Stubborn Old Folks

My husband and I had lunch yesterday at one of our favorite lunch spots, Famous Dave’s.  They have fabulous barbecue, and we go every Friday for lunch, often picking up some lunch for my sis to drop off at her house.

He seemed to have trouble getting up, and I offered to help.  I swear he almost snarled at me.

“I don’t need help!”

Well, I rolled my eyes, and we went on our way slowly.

It’s not uncommon for elderly couples to help one another get out of a seat, or with groceries, or other tasks that come up.  But, I don’t know, we seem to be two of a kind.  Because today, after grocery shopping, he offered to help.  And, of course, I said, I’ll be fine, and continued to bring in the grocery bags.  They weren’t bad this week anyway.

Then I recalled that Friday lunch.  I know neither of us will ask for help, and don’t want help.

What we want is to be fully functional as we’ve always been.  Even though it’s becoming clear we aren’t so young anymore, or so independent.

Frankly, he’s always been a gift from God to me, because we fit, and he’s provided everything I’ve ever needed.  Including independence to do what I choose with my time, and lots of quiet, so I can blog, or read, or do research as I choose.  Always supported my art projects, and always supported our children.  And grandchildren, as well.  Allowed me to homeschool those grandkids, and we enjoyed that so much, took many trips, saw many things, explored and learned so much.

God is good.  And He sent me an angel.  One who insists he can do everything by himself, even though he’s bent over, can’t stand straight from failed back surgery, in chronic pain, and now has COPD.  He’s stubborn.

Like me.  We fit.  60 years we’ve fit.  I love the guy.

Been a While, but I had a Dream

Sometimes in dreams the strangest things happen.  And I’ve never attempted to interpret them, or try to figure out what they mean.  But this one?

My sis and her husband, both having grave medical conditions, have a car with a dead battery.  Now, that’s true.

And I talked her into taking it to NTB which stands for National Tire and Battery, to replace the battery.  Once I got it started, that is, with my handy dandy Halo starter switch.

When we got there, in the parking lot, there was her plane, a WWII wreck that could still pick up off the ground and fly briefly now and then.  I’ve no idea why it was in the NTB parking lot!  I just knew she loved the plane so much, even if it was a wreck.

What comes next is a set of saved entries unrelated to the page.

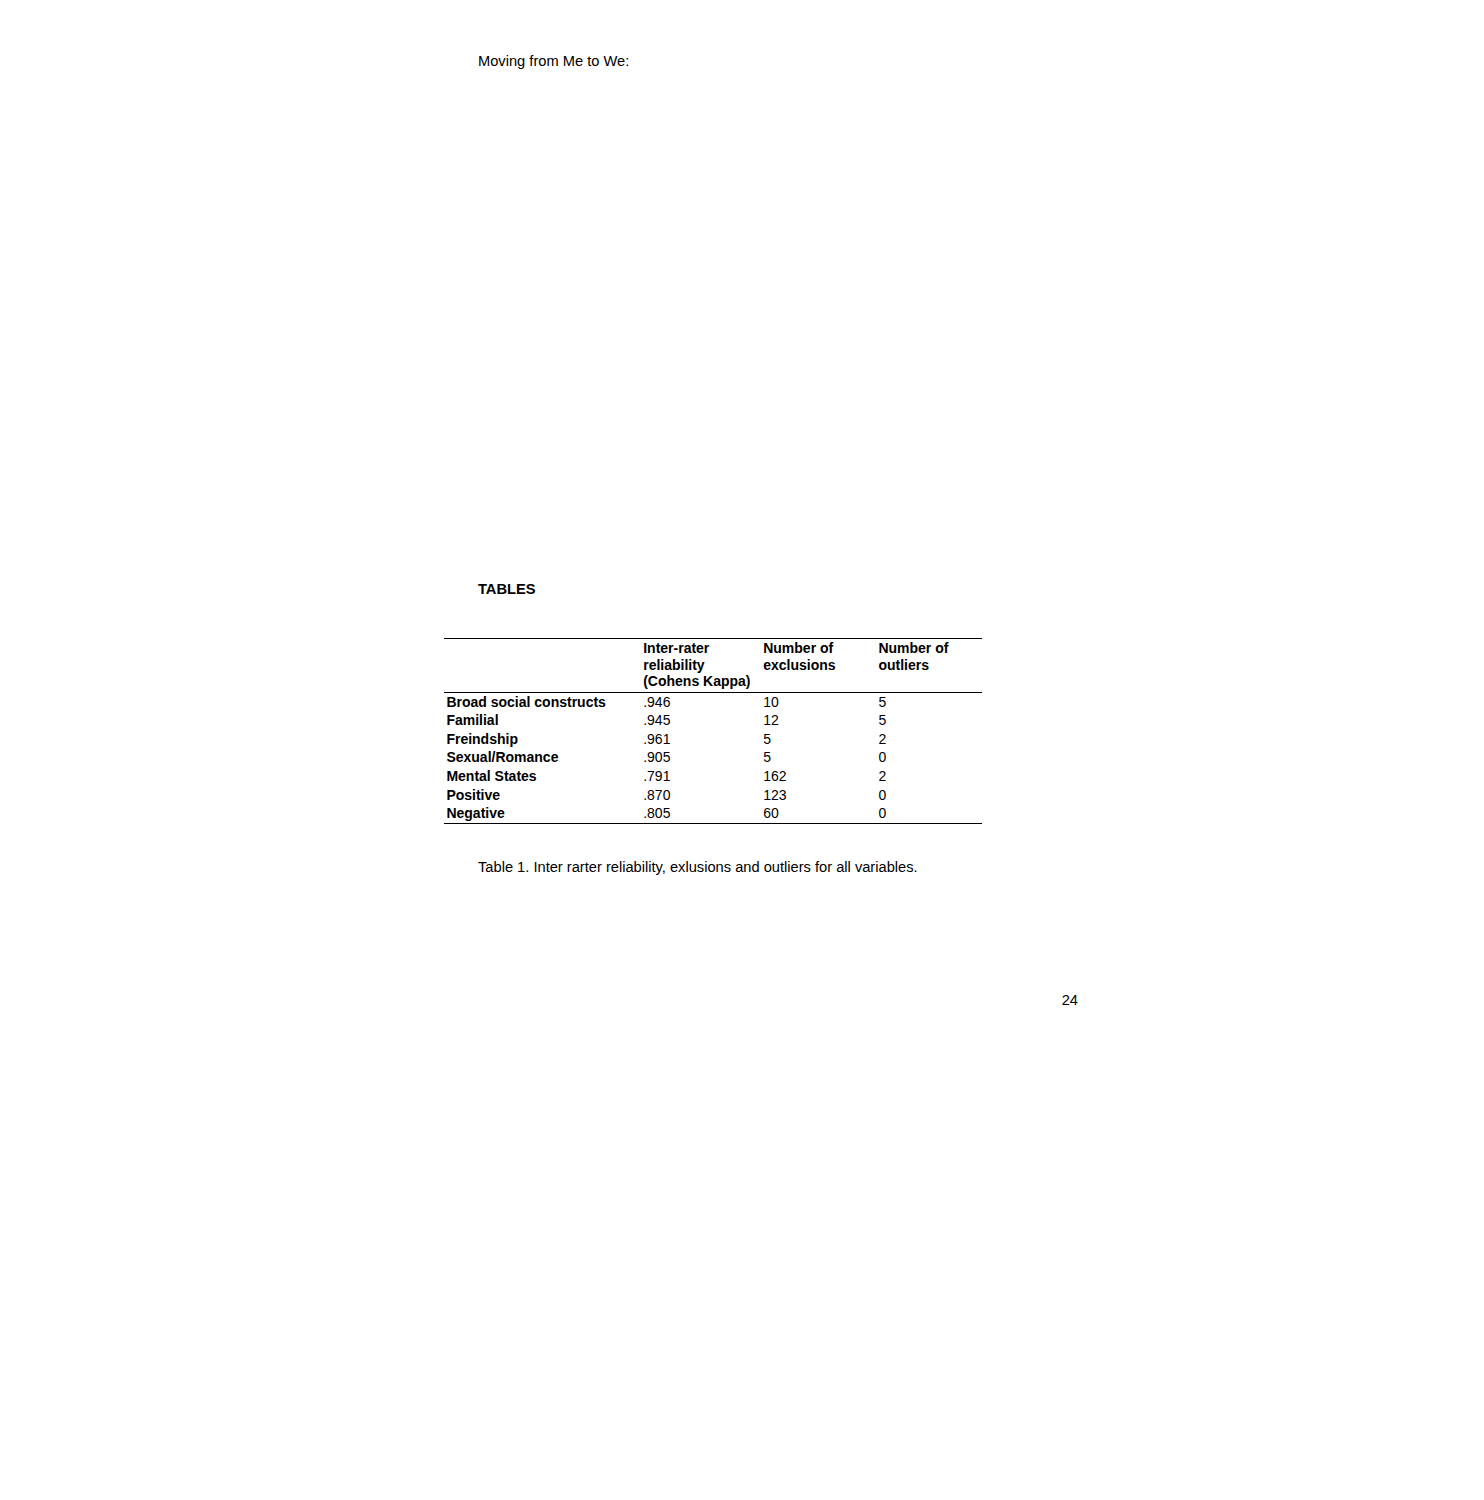Moving from Me to We:
TABLES
| | Inter-rater reliability (Cohens Kappa) | Number of exclusions | Number of outliers |
| --- | --- | --- | --- |
| Broad social constructs | .946 | 10 | 5 |
| Familial | .945 | 12 | 5 |
| Freindship | .961 | 5 | 2 |
| Sexual/Romance | .905 | 5 | 0 |
| Mental States | .791 | 162 | 2 |
| Positive | .870 | 123 | 0 |
| Negative | .805 | 60 | 0 |
Table 1. Inter rarter reliability, exlusions and outliers for all variables.
24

We were told by the technician, that the battery would be $300, and that would fix the car, and keep it running.

But she wouldn’t do it.  Needed the $300 to fly a short distance, so spending it on a car battery was not an option.  Not in her book.

We discussed, argued, and reasoned the issue, and in any event, the car had to make it back home with a bum battery, so I’d have to use my Halo again to get it started just for that.  And then, it would be permanently dead.  Unless she relented and made a sensible decision.

Now, they were both in bad shape, physically, and in pain all the time.  Couldn’t even manage without a walker, and I couldn’t understand the stubbornness at all.  The car was obviously more important to their actual daily functioning.

But the plane was more important to them.

Eventually, in the argument, she said, “You don’t understand, do you?  The daily grind is just daily grind.  Merely surviving!  I’ve had enough of that for all eternity!  That plane represents FREEDOM!  That plane will lift me off the ground, and fly me around like a bird, and I NEED that plane!  It’s my hope, my dream, my possibility of escaping this daily grind, and GOING SOMEPLACE whether or not I ever come back! ”

And I saw it.  I saw the two of them climb aboard, and lift off!

What’s remarkable about the dream is I recall every moment of it when I awoke.  That’s rare.  And it scared me.  We seldom agree on anything, but I love my sis.